Stored items:
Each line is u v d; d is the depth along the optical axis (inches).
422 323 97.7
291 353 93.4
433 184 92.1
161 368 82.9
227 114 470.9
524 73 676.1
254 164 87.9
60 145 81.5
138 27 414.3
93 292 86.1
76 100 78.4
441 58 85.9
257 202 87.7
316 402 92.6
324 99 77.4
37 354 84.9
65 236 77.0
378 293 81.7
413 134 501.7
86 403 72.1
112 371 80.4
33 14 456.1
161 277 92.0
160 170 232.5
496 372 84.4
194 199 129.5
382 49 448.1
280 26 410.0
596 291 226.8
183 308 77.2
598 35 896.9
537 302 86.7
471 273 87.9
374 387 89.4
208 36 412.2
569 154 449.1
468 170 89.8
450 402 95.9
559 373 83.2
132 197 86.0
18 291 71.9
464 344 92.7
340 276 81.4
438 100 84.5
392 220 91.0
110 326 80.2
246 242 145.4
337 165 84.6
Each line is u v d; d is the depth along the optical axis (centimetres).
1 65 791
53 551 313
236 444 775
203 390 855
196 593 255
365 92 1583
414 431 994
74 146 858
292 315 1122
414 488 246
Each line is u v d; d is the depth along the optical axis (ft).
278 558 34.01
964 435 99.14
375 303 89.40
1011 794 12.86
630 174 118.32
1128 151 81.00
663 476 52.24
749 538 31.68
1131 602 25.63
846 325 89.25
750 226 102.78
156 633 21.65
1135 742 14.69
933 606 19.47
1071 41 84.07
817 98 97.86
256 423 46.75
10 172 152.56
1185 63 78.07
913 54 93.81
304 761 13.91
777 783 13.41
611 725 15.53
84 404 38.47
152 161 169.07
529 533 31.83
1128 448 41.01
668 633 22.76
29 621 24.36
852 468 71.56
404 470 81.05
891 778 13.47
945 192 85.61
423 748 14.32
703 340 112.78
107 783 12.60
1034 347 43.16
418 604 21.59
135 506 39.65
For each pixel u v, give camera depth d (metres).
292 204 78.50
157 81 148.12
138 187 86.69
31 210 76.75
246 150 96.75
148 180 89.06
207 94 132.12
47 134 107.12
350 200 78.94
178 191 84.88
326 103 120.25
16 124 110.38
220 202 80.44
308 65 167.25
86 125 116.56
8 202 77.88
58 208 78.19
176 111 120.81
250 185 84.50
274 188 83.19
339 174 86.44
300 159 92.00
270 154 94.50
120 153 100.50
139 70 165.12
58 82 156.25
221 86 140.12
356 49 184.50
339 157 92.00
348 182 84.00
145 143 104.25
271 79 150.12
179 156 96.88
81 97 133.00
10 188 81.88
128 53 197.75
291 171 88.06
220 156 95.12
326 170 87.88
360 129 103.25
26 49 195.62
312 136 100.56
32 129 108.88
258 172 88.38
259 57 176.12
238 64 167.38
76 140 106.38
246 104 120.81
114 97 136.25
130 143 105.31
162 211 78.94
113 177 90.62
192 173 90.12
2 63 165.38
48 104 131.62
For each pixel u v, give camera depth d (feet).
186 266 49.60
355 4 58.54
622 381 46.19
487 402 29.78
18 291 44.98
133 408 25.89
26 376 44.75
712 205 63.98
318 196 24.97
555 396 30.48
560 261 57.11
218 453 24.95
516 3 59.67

**Required action:** Please show every line above that includes the word "optical".

**Your solution:**
Each line is u v d; d is the depth along the optical axis (inches).
Each line is u v d; d is the depth along the optical axis (centimetres).
Each line is u v d; d is the depth along the optical axis (ft).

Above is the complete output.